Neo-medieval apocalyptic music, anyone? In Signum, music ensemble Estampie explores (and, perhaps inevitably, reinterprets) medieval man's psyche, caught between the vivid joys and woes of daily existence and loftier concerns with the forthcoming apocalypse. But don't dismiss Signum as a mere academic exercise: varying between lively dance pieces, solemn chorals and dirge-like melodies, it lacks neither in listening pleasure, variety, nor artistry. Its 16 tracks are richly textured, thematically cohesive and enjoyably old-world in feel.
Signum opens with "Al Jorn -- Alonso," a beautiful, grave choral piece evocative of darkened cathedral naves and candles. Its lyrics caution -- or promise -- that "On Judgment Day, all who served God justly will be richly rewarded." Many of the subsequent tracks are livelier, featuring a wide range of instrumentation (flute, guitar, oud, nyckelharpa, harp, etc.) and percussion, but even the dances (e.g. "Trotto") are distinctly edgy, intense and dark. "Sine Nomine," an instrumental with a slightly modern-sounding beat and an escalating tempo, is one of my favorites. Interestingly, "Non e Gran Cousa" seems to share its melody with Loreena McKennitt's "Santiago" on The Mask & the Mirror. The uptempo tracks are the most memorable ones on Signum, but the slower vocals are also enjoyable, and the resulting diversity on the disc is a welcome one. Sparse modern touches subtly update the sound for a contemporary audience.

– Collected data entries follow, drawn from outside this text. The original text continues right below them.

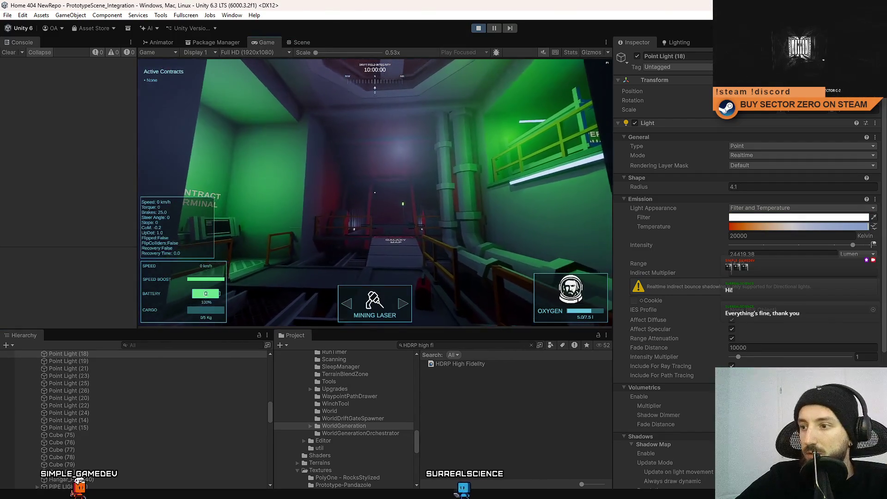
scroll(745, 356, "down", 3)
Resume the game, show the Stats overlay in the Game view, and open the pause menu
left_click(733, 324)
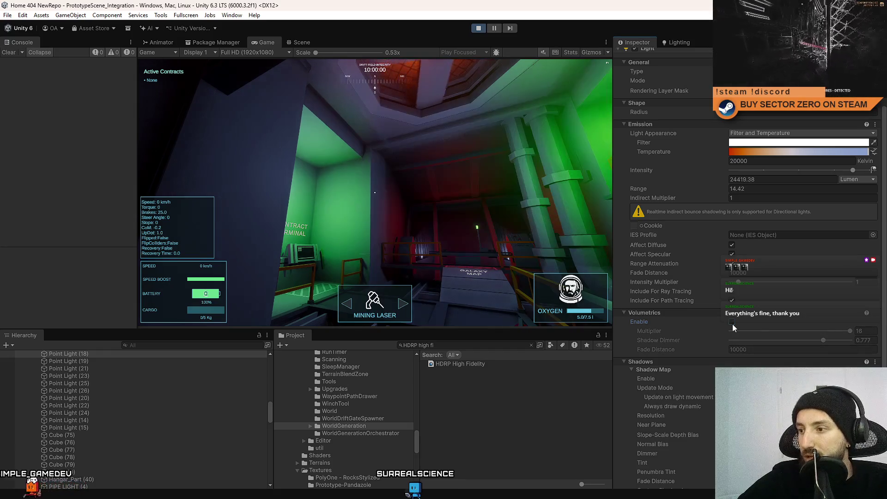
left_click(481, 205)
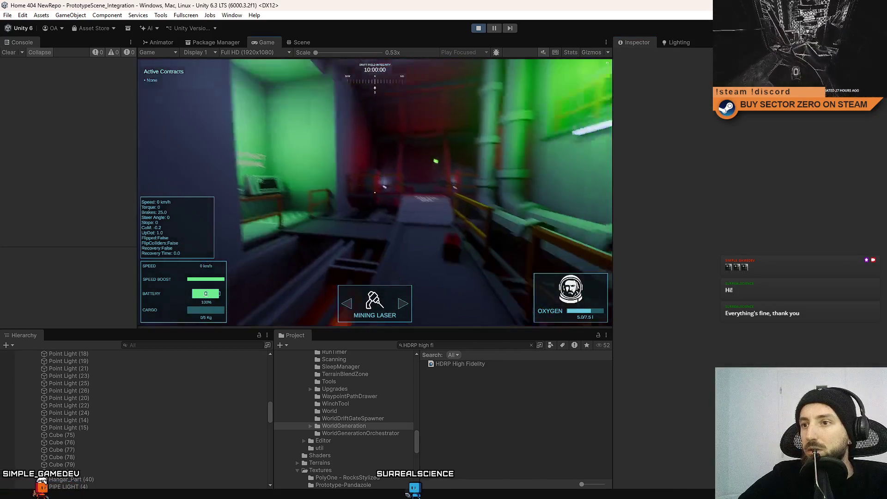
left_click(587, 49)
left_click(586, 49)
left_click(573, 52)
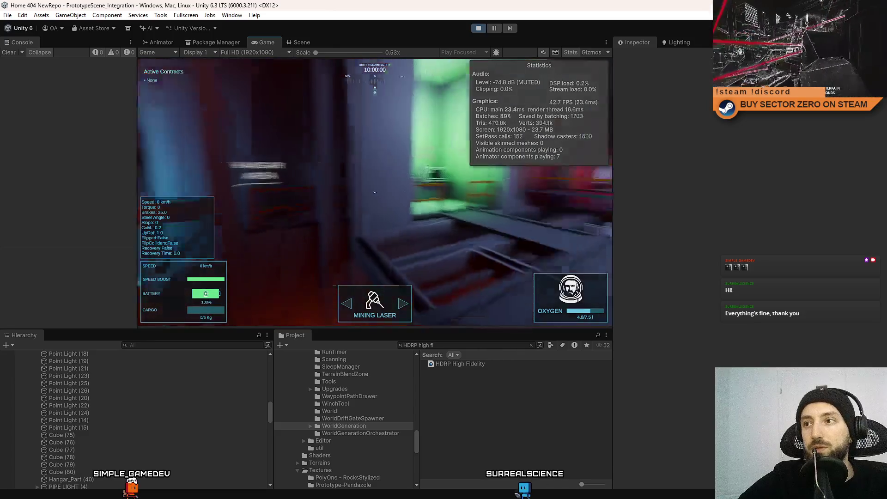
key("Escape")
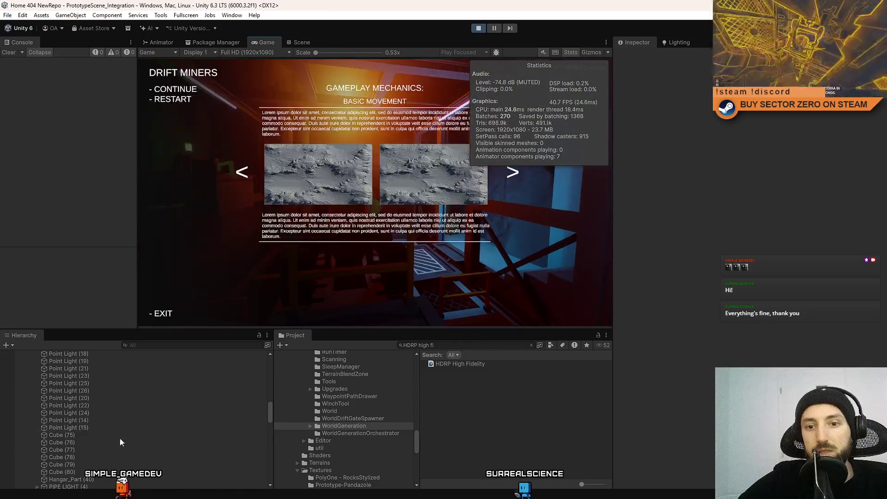
key("Escape")
left_click(121, 429)
scroll(124, 415, "up", 4)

There are just a couple of lemons: "Alle Psallite" is frenetic and rather harsh, and "Non Devemos" switches jarringly between two very different melodies. Overall, however, Signum is an excellent example of neo-medieval music -- well researched, skillfully arranged and deftly executed.
No extensive experience in medieval music is necessary to appreciate Estampie's sound. However, knowledge of Latin, archaic Spanish and German would help with the exhaustively transcribed yet stingily translated liner notes. All texts are included in their original languages, but they are partially translated, or worse, condensed into miniscule summaries. And although translations and summaries are provided in both German and English, other essential information -- sources and instrumentation -- is solely in German. Cognates will only get you so far; "fidel" and "harfe" are reasonably clear, but what's a "drehleier"? Most of the information a listener could want is contained within that aggravating little booklet -- just not in English.
Liner note grievances aside, Signum is an ambitious and largely successful recording that would fit comfortably on the shelf next to Dead Can Dance's Aion and the Mediaeval Baebes' lighter interpretations of medieval music.